Bis zum 4. Februar hatte sich das Tief KURT bis etwa zum nördlichen Ende der Irischen See verlagert. Der Kerndruck lag bei unter 995 hPa. Vom Zentrum des Tiefdruckgebietes KURT ging eine zunächst in südöstlicher Richtung verlaufende, über Großbritannien und die südliche Nordsee sowie Belgien führende Okklusionsfront aus, die ungefähr über dem Gebiet der Pfalz und Lothringen einen südlichen Kurs einnahm und über den südlichen Oberrheingraben sowie die Westalpen bis ins Piemont reichte. Nordwestlich des Kerns des Tiefdruckgebietes KURT lag zudem eine kurze, bis westlich der zu Schottland gehörenden Inselgruppe der Inneren Hebriden verlaufende Okklusionsfront. Wiederum ist es schwierig, die 24-stündig gefallenen Niederschläge eindeutig dem Tief KURT zuzuordnen, denn nördlich und östlich war weiterhin das Tiefdruckgebiet JÜRGEN mit seinen Fronten aktiv und südwestlich des Tiefdruckgebietes KURT folgte der Wirbel LEIV ebenfalls mit Regengebieten. Bis zum Abend des 4. Februars gab es innerhalb von 12 Stunden im Norden und Westen Schottlands die kräftigsten Niederschläge mit stellenweise zweistelligen Mengen. Der Ort Tyndrum verzeichnete mit 14,2 l/m² den höchsten Wert.

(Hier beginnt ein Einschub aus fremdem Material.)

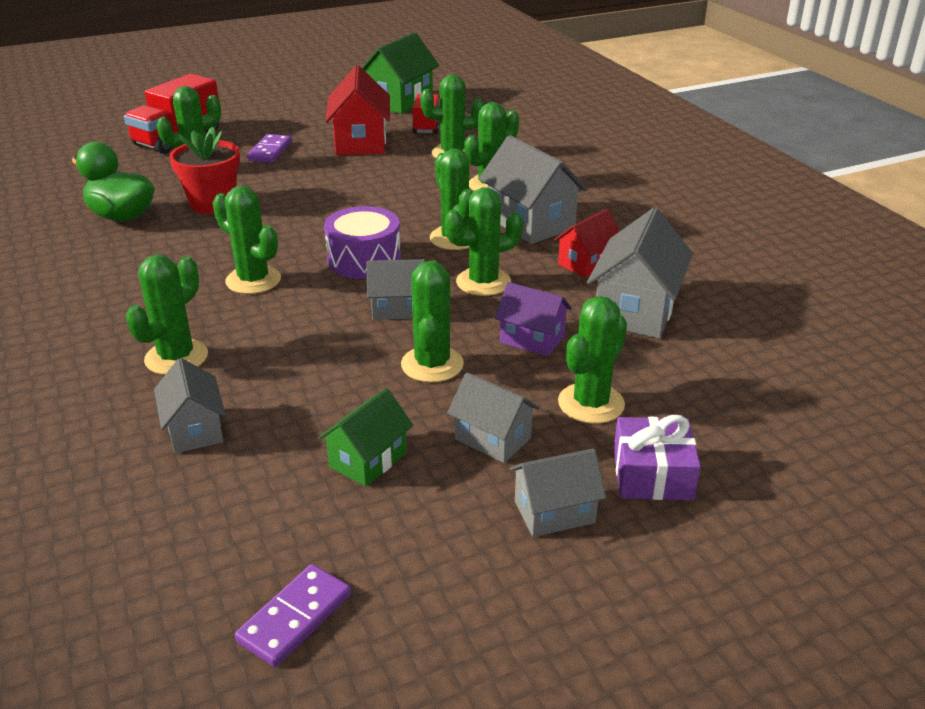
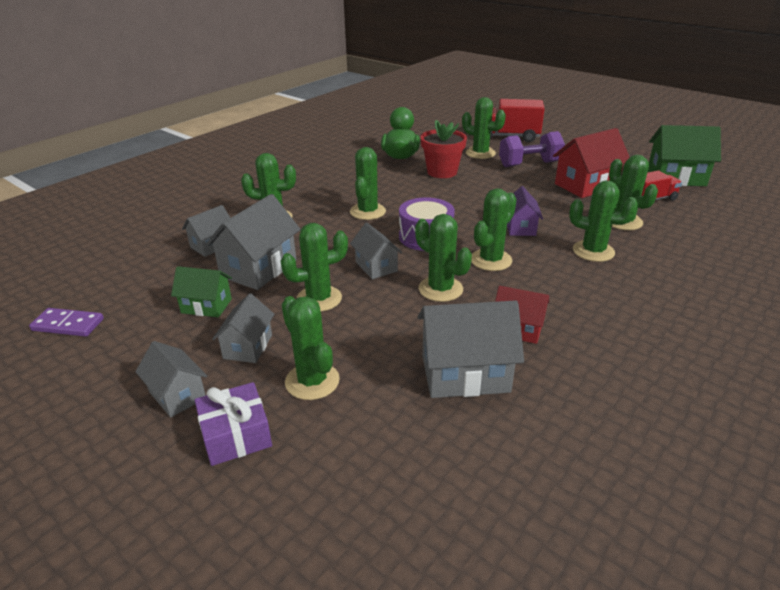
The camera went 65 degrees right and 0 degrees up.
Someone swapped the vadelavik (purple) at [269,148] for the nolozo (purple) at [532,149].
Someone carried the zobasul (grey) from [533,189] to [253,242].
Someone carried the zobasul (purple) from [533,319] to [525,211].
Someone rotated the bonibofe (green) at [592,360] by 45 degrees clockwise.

Am 5. Februar war das Tiefdruckgebiet KURT zum letzten Mal als eigenes Druckgebilde auf der Berliner Wetterkarte zu erkennen. Es befand sich mit einem Kerndruck von unter 980 hPa bei den Faröer-Inseln. Von dort führte eine im Uhrzeigersinn verlaufende, zunächst einen verhältnismäßig engen Bogen beschreibende Okklusionsfront bis zur Ostküste von Island, um weiter in sanfterem Bogen in nördlicher bis nordöstlicher Richtung bis ungefähr 500 km südöstlich der Insel Jan Mayen zu reichen. In der Folgezeit stellte sich, gegenüber dem in den Tagen zuvor stärker vorhandenen Anteil an Kurzwellentrögen und relativ kleinräumigen Bodentiefs, nun ein Kontrast zwischen dem großräumigen Tief NIKLAS über dem östlichen Nordatlantik und dem über Nordosteuropa liegenden, ebenfalls relativ großflächigen Hochdruckgebiet ERIKA ein.